- _Entries from a collection_
※
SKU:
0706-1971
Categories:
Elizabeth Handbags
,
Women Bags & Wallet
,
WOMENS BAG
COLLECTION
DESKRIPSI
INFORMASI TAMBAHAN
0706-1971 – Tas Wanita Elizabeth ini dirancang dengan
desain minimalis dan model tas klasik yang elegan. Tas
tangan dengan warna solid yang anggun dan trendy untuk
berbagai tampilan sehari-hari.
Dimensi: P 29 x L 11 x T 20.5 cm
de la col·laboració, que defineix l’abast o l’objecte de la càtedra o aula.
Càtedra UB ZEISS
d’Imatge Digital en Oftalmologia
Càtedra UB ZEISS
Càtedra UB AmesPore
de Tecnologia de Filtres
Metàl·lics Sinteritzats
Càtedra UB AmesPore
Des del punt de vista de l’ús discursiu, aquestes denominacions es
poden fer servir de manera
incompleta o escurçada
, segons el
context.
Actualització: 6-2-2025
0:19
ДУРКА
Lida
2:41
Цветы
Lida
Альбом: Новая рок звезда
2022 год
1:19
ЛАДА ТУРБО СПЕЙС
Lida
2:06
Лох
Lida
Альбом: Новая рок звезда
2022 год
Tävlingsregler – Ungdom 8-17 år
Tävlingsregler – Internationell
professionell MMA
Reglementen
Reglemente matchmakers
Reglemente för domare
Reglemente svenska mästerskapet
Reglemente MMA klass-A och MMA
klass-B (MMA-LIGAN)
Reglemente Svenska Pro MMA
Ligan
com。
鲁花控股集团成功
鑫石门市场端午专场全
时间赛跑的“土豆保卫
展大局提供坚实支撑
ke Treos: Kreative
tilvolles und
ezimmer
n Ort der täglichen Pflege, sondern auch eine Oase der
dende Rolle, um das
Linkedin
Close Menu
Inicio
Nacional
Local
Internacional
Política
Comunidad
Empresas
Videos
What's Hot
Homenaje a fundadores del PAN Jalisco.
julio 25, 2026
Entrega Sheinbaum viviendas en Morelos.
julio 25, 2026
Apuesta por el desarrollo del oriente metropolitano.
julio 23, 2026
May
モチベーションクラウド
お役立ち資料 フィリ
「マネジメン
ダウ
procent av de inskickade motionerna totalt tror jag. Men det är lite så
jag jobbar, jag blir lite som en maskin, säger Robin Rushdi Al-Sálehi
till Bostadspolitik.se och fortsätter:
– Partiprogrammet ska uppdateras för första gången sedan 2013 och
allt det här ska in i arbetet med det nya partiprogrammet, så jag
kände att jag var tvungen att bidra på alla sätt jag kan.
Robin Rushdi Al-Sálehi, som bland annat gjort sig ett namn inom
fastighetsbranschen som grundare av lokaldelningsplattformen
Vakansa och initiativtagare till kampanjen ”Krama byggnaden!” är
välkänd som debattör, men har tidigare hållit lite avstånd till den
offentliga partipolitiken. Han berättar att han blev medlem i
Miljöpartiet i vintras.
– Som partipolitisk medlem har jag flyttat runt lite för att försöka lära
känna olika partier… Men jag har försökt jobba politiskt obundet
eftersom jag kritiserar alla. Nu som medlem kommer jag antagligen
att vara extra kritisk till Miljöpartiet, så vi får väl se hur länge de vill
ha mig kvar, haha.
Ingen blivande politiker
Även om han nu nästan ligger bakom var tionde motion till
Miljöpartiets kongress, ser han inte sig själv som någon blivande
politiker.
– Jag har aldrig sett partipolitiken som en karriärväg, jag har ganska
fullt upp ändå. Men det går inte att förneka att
※
- _Instructions for the task_
Lay out the text of the entries, from the very start through the line containing "de la col·laboració, que", as a JSON list of strings with one string per line and blank lines omitted.

- _Reply to the exercise_
[
  "SKU:",
  "0706-1971",
  "Categories:",
  "Elizabeth Handbags",
  ",",
  "Women Bags & Wallet",
  ",",
  "WOMENS BAG",
  "COLLECTION",
  "DESKRIPSI",
  "INFORMASI TAMBAHAN",
  "0706-1971 – Tas Wanita Elizabeth ini dirancang dengan",
  "desain minimalis dan model tas klasik yang elegan. Tas",
  "tangan dengan warna solid yang anggun dan trendy untuk",
  "berbagai tampilan sehari-hari.",
  "Dimensi: P 29 x L 11 x T 20.5 cm",
  "de la col·laboració, que defineix l’abast o l’objecte de la càtedra o aula."
]